** Opening Available data block **

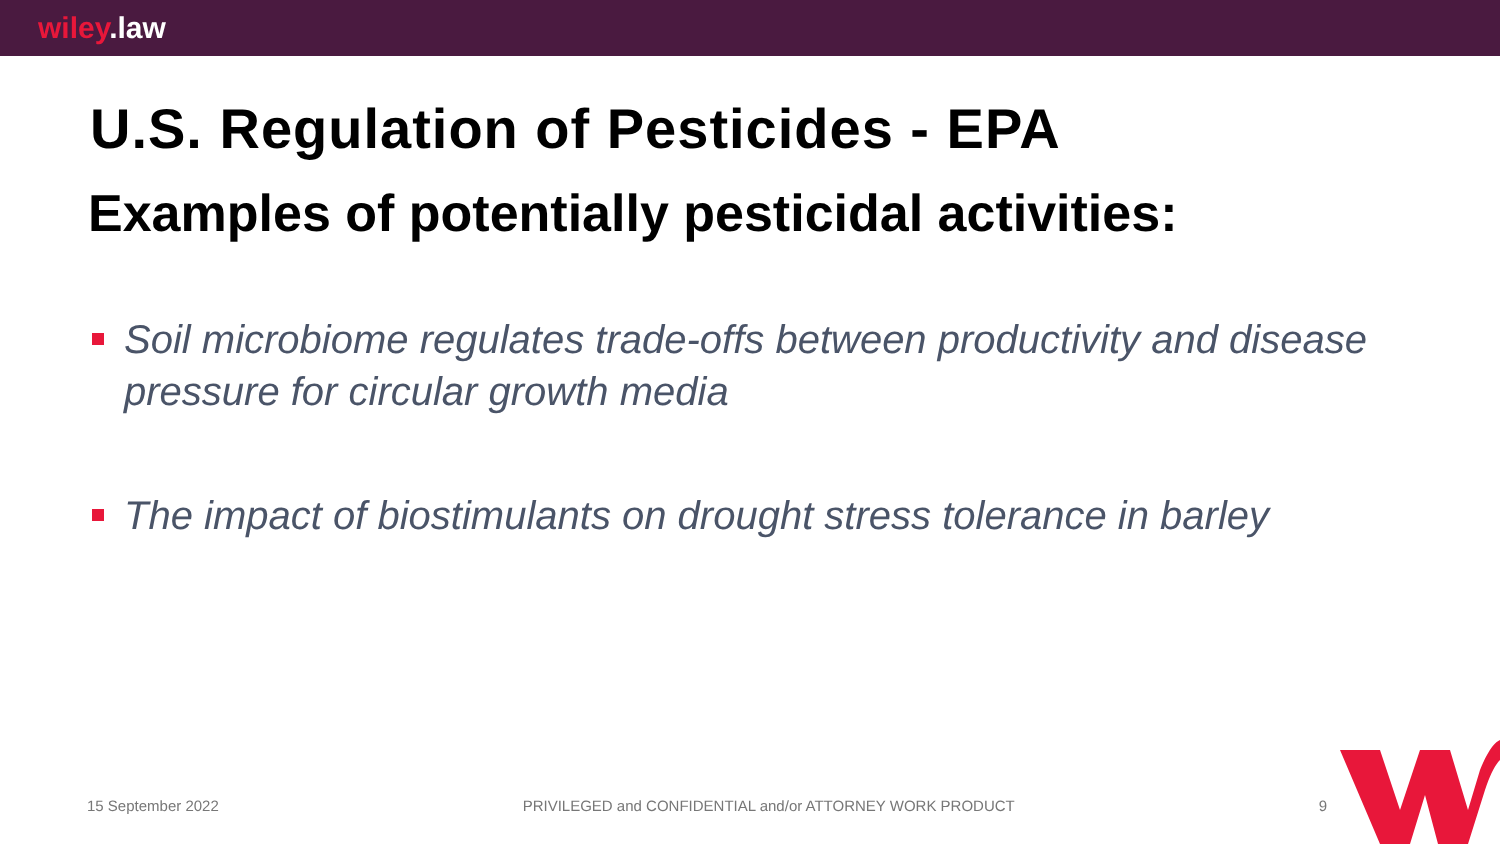wiley.law
U.S. Regulation of Pesticides - EPA
Examples of potentially pesticidal activities:
Soil microbiome regulates trade-offs between productivity and disease pressure for circular growth media
The impact of biostimulants on drought stress tolerance in barley
15 September 2022 PRIVILEGED and CONFIDENTIAL and/or ATTORNEY WORK PRODUCT 9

** Closing Available data block **

■ Your objective ■
The copy you produce must match the entries above exactly, except that it has no pictures.

■ Exercise answer ■
wiley.law
U.S. Regulation of Pesticides - EPA
Examples of potentially pesticidal activities:
Soil microbiome regulates trade-offs between productivity and disease pressure for circular growth media
The impact of biostimulants on drought stress tolerance in barley
15 September 2022 PRIVILEGED and CONFIDENTIAL and/or ATTORNEY WORK PRODUCT 9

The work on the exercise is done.